If you have some feeds that take priority over others, you can increase their priority so that they'll be shown first. You can also, of course, decrease a feed's priority so that you only see it after you've read everything else. Another thing that many users will appreciate is the option to filter feeds. You can provide a regular expression in the "Edit Feed" dialog that will be used to match items from a given Atom or RSS feed. If the entry doesn't match the expression, it won't be fetched. It doesn't seem that rsslounge provides support for filtering out entries that match an expression, unfortunately.

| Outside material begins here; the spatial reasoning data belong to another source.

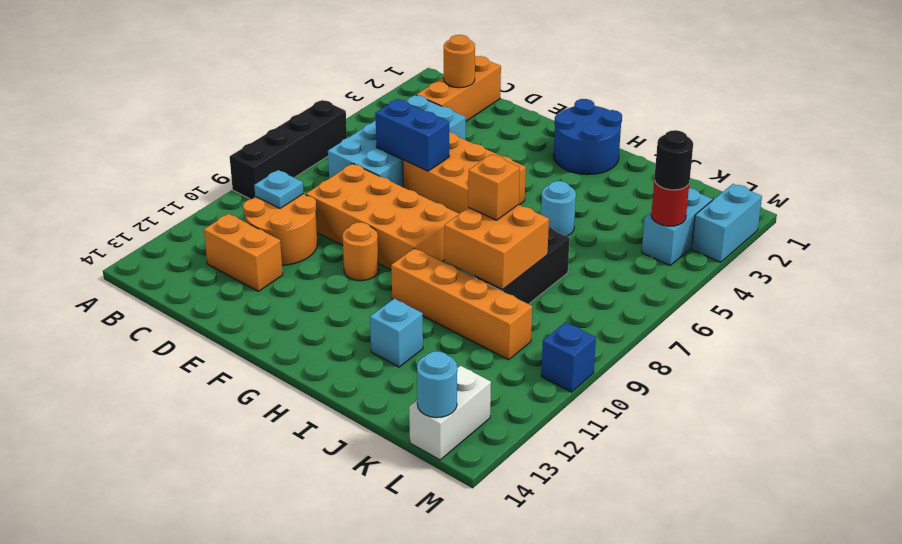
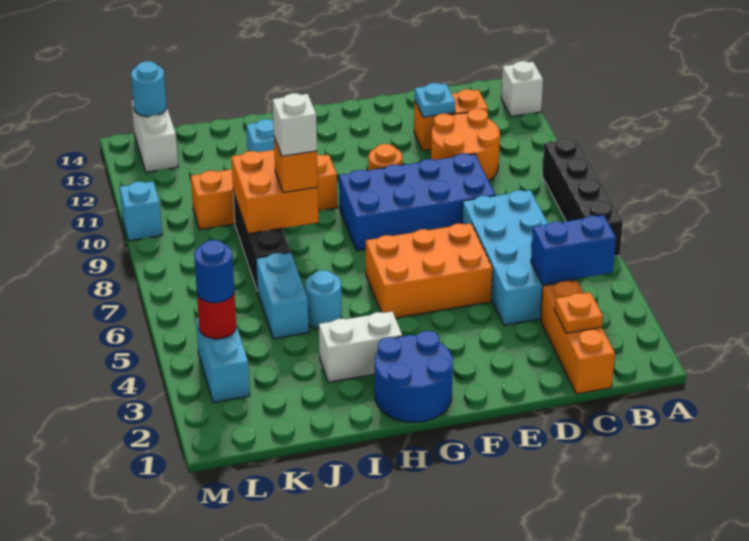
none -> white 1x1 brick [501,61,543,117]
orange 1x1 round brick [444,35,475,88] -> orange 1x1 plate [555,292,603,333]
cyan 1x1 plate [254,170,304,208] -> cyan 1x1 plate moved to [414,83,455,117]
blue 1x2 brick [375,99,449,171] -> blue 1x2 brick moved to [531,215,616,284]
orange 2x4 brick [306,164,459,270] -> blue 2x4 brick [339,154,495,251]
none -> white 1x2 brick [319,311,402,382]
none -> white 1x1 brick [273,93,317,156]
black 1x1 round brick [654,130,693,190] -> blue 1x1 round brick [194,240,234,303]
cyan 1x2 brick [692,184,762,262] -> cyan 1x2 brick moved to [256,252,309,339]
blue 1x1 brick [541,322,596,392] -> cyan 1x1 brick [120,182,162,241]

The only downside that I've found so far with rsslounge is a paucity of documentation and information on the project in general. The wiki for rsslounge on Google Code has a brief set of installation instructions, and there's the keyboard shortcuts document, and that's really about it. It appears to be a one-man show, though there is a forum for users to ask questions. However, the forum is a bit underpopulated.
Other web-based alternatives
A few years ago, there was a project released by Fastladder, free web-based RSS and Atom
feed reader service. It claims to
be faster than Google Reader and Bloglines, with a "transaction speed
close to that of humans", whatever that means. Called OpenFL
(at least according to its README, the Google Code project is just
"fastladder"), it's a Ruby on Rails project that can be installed on Linux,
Windows, or Mac OS X. However, it looks like the project is more or less
dead as an open source effort. The last updates shown on Google Code date back to April 2009, and most of the code hasn't been touched since February 2008. There's also a fork on GitHub, which is also a bit long in the tooth — the last updates are from May 2010. However, the code is out there, so if anyone would like to pick it up it's easily forkable on GitHub.
For non-defunct projects, there's also Tiny
Tiny RSS, which also requires PHP and a web server, but gives
the option of MySQL or PostgreSQL. It requires a bit more setup and
tweaking than rsslounge, but also offers more options. For instance, it can
be configured to use SimplePie for parsing feeds instead of Magpie, and has
a multi-user mode. Nathan Willis has a good write-up on Linux.com about Tiny Tiny RSS that goes into detail on setting it up.
Overall, rsslounge looks to be close to a drop-in replacement for Google Reader. It does lack a few features, but it's a good substitute for Google Reader without the need to give up control of your data or privacy.